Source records
------------------------------------------------------------

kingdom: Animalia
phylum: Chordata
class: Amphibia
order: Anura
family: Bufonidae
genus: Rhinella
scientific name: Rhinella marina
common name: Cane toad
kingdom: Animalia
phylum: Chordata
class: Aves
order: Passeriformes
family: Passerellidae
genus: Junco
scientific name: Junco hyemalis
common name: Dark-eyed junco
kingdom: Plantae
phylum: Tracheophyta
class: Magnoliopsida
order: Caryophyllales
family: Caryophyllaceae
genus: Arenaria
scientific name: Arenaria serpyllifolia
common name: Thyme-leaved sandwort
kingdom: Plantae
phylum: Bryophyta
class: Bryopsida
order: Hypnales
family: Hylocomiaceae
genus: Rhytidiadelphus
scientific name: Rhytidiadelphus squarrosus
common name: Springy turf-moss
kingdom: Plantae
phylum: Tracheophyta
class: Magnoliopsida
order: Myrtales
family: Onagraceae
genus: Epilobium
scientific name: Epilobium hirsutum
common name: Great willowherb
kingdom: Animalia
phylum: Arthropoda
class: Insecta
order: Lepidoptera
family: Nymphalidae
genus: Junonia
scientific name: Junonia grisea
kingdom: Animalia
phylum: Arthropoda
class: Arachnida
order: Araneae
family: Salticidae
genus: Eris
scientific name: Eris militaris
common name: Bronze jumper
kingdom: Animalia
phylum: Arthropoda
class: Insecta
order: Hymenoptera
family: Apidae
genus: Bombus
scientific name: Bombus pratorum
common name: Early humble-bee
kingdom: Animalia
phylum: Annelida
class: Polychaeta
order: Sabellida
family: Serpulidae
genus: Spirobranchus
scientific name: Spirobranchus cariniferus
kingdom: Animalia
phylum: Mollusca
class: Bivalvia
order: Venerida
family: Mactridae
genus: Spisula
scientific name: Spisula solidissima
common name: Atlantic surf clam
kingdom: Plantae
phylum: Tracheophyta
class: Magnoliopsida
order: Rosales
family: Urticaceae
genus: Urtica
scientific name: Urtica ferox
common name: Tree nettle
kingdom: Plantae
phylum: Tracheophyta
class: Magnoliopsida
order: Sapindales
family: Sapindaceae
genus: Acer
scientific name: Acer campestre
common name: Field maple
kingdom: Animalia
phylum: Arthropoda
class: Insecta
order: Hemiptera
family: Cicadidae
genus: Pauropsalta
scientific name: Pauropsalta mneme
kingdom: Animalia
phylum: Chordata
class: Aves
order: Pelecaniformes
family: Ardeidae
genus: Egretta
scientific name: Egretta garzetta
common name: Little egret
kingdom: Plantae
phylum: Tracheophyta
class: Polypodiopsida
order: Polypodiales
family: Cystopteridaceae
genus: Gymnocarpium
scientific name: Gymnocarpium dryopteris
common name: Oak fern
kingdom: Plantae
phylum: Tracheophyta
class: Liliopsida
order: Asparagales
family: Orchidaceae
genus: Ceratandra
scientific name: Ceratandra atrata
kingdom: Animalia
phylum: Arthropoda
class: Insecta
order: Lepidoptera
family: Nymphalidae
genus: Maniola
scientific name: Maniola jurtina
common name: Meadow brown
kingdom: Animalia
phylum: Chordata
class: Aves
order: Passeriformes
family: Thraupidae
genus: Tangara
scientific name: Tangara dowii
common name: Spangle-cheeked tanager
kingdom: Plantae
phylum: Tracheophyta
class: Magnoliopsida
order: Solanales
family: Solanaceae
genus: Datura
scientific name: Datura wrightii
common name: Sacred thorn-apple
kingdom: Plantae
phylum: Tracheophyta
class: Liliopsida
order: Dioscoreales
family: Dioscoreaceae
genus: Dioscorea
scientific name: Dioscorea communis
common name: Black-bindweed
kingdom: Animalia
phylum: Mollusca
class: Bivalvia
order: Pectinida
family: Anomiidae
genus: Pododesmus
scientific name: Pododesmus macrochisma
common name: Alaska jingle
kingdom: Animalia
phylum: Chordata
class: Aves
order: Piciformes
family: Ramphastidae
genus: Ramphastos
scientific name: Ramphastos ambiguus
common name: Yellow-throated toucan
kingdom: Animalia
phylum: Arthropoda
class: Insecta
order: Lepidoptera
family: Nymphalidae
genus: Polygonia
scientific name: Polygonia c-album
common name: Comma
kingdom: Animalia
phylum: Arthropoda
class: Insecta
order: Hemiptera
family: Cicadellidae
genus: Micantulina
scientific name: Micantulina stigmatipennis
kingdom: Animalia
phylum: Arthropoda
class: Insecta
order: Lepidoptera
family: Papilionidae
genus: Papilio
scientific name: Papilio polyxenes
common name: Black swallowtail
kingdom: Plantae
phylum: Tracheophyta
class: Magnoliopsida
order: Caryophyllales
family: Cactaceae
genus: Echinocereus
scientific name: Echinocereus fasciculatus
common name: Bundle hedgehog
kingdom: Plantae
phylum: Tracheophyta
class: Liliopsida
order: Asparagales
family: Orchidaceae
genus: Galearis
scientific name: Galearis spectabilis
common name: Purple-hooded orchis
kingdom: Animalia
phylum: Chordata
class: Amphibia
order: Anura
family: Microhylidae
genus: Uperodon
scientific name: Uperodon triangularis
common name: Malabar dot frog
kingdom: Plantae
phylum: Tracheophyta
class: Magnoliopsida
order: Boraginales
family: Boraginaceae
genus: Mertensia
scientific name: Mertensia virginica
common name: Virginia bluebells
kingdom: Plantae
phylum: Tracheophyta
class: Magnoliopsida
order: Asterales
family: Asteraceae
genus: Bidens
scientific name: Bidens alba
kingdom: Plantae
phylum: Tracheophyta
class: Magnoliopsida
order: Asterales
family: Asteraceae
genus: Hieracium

------------------------------------------------------------

### Direction
Retype all of the lines above word for word and leave everything unchanged.

### Task response
kingdom: Animalia
phylum: Chordata
class: Amphibia
order: Anura
family: Bufonidae
genus: Rhinella
scientific name: Rhinella marina
common name: Cane toad
kingdom: Animalia
phylum: Chordata
class: Aves
order: Passeriformes
family: Passerellidae
genus: Junco
scientific name: Junco hyemalis
common name: Dark-eyed junco
kingdom: Plantae
phylum: Tracheophyta
class: Magnoliopsida
order: Caryophyllales
family: Caryophyllaceae
genus: Arenaria
scientific name: Arenaria serpyllifolia
common name: Thyme-leaved sandwort
kingdom: Plantae
phylum: Bryophyta
class: Bryopsida
order: Hypnales
family: Hylocomiaceae
genus: Rhytidiadelphus
scientific name: Rhytidiadelphus squarrosus
common name: Springy turf-moss
kingdom: Plantae
phylum: Tracheophyta
class: Magnoliopsida
order: Myrtales
family: Onagraceae
genus: Epilobium
scientific name: Epilobium hirsutum
common name: Great willowherb
kingdom: Animalia
phylum: Arthropoda
class: Insecta
order: Lepidoptera
family: Nymphalidae
genus: Junonia
scientific name: Junonia grisea
kingdom: Animalia
phylum: Arthropoda
class: Arachnida
order: Araneae
family: Salticidae
genus: Eris
scientific name: Eris militaris
common name: Bronze jumper
kingdom: Animalia
phylum: Arthropoda
class: Insecta
order: Hymenoptera
family: Apidae
genus: Bombus
scientific name: Bombus pratorum
common name: Early humble-bee
kingdom: Animalia
phylum: Annelida
class: Polychaeta
order: Sabellida
family: Serpulidae
genus: Spirobranchus
scientific name: Spirobranchus cariniferus
kingdom: Animalia
phylum: Mollusca
class: Bivalvia
order: Venerida
family: Mactridae
genus: Spisula
scientific name: Spisula solidissima
common name: Atlantic surf clam
kingdom: Plantae
phylum: Tracheophyta
class: Magnoliopsida
order: Rosales
family: Urticaceae
genus: Urtica
scientific name: Urtica ferox
common name: Tree nettle
kingdom: Plantae
phylum: Tracheophyta
class: Magnoliopsida
order: Sapindales
family: Sapindaceae
genus: Acer
scientific name: Acer campestre
common name: Field maple
kingdom: Animalia
phylum: Arthropoda
class: Insecta
order: Hemiptera
family: Cicadidae
genus: Pauropsalta
scientific name: Pauropsalta mneme
kingdom: Animalia
phylum: Chordata
class: Aves
order: Pelecaniformes
family: Ardeidae
genus: Egretta
scientific name: Egretta garzetta
common name: Little egret
kingdom: Plantae
phylum: Tracheophyta
class: Polypodiopsida
order: Polypodiales
family: Cystopteridaceae
genus: Gymnocarpium
scientific name: Gymnocarpium dryopteris
common name: Oak fern
kingdom: Plantae
phylum: Tracheophyta
class: Liliopsida
order: Asparagales
family: Orchidaceae
genus: Ceratandra
scientific name: Ceratandra atrata
kingdom: Animalia
phylum: Arthropoda
class: Insecta
order: Lepidoptera
family: Nymphalidae
genus: Maniola
scientific name: Maniola jurtina
common name: Meadow brown
kingdom: Animalia
phylum: Chordata
class: Aves
order: Passeriformes
family: Thraupidae
genus: Tangara
scientific name: Tangara dowii
common name: Spangle-cheeked tanager
kingdom: Plantae
phylum: Tracheophyta
class: Magnoliopsida
order: Solanales
family: Solanaceae
genus: Datura
scientific name: Datura wrightii
common name: Sacred thorn-apple
kingdom: Plantae
phylum: Tracheophyta
class: Liliopsida
order: Dioscoreales
family: Dioscoreaceae
genus: Dioscorea
scientific name: Dioscorea communis
common name: Black-bindweed
kingdom: Animalia
phylum: Mollusca
class: Bivalvia
order: Pectinida
family: Anomiidae
genus: Pododesmus
scientific name: Pododesmus macrochisma
common name: Alaska jingle
kingdom: Animalia
phylum: Chordata
class: Aves
order: Piciformes
family: Ramphastidae
genus: Ramphastos
scientific name: Ramphastos ambiguus
common name: Yellow-throated toucan
kingdom: Animalia
phylum: Arthropoda
class: Insecta
order: Lepidoptera
family: Nymphalidae
genus: Polygonia
scientific name: Polygonia c-album
common name: Comma
kingdom: Animalia
phylum: Arthropoda
class: Insecta
order: Hemiptera
family: Cicadellidae
genus: Micantulina
scientific name: Micantulina stigmatipennis
kingdom: Animalia
phylum: Arthropoda
class: Insecta
order: Lepidoptera
family: Papilionidae
genus: Papilio
scientific name: Papilio polyxenes
common name: Black swallowtail
kingdom: Plantae
phylum: Tracheophyta
class: Magnoliopsida
order: Caryophyllales
family: Cactaceae
genus: Echinocereus
scientific name: Echinocereus fasciculatus
common name: Bundle hedgehog
kingdom: Plantae
phylum: Tracheophyta
class: Liliopsida
order: Asparagales
family: Orchidaceae
genus: Galearis
scientific name: Galearis spectabilis
common name: Purple-hooded orchis
kingdom: Animalia
phylum: Chordata
class: Amphibia
order: Anura
family: Microhylidae
genus: Uperodon
scientific name: Uperodon triangularis
common name: Malabar dot frog
kingdom: Plantae
phylum: Tracheophyta
class: Magnoliopsida
order: Boraginales
family: Boraginaceae
genus: Mertensia
scientific name: Mertensia virginica
common name: Virginia bluebells
kingdom: Plantae
phylum: Tracheophyta
class: Magnoliopsida
order: Asterales
family: Asteraceae
genus: Bidens
scientific name: Bidens alba
kingdom: Plantae
phylum: Tracheophyta
class: Magnoliopsida
order: Asterales
family: Asteraceae
genus: Hieracium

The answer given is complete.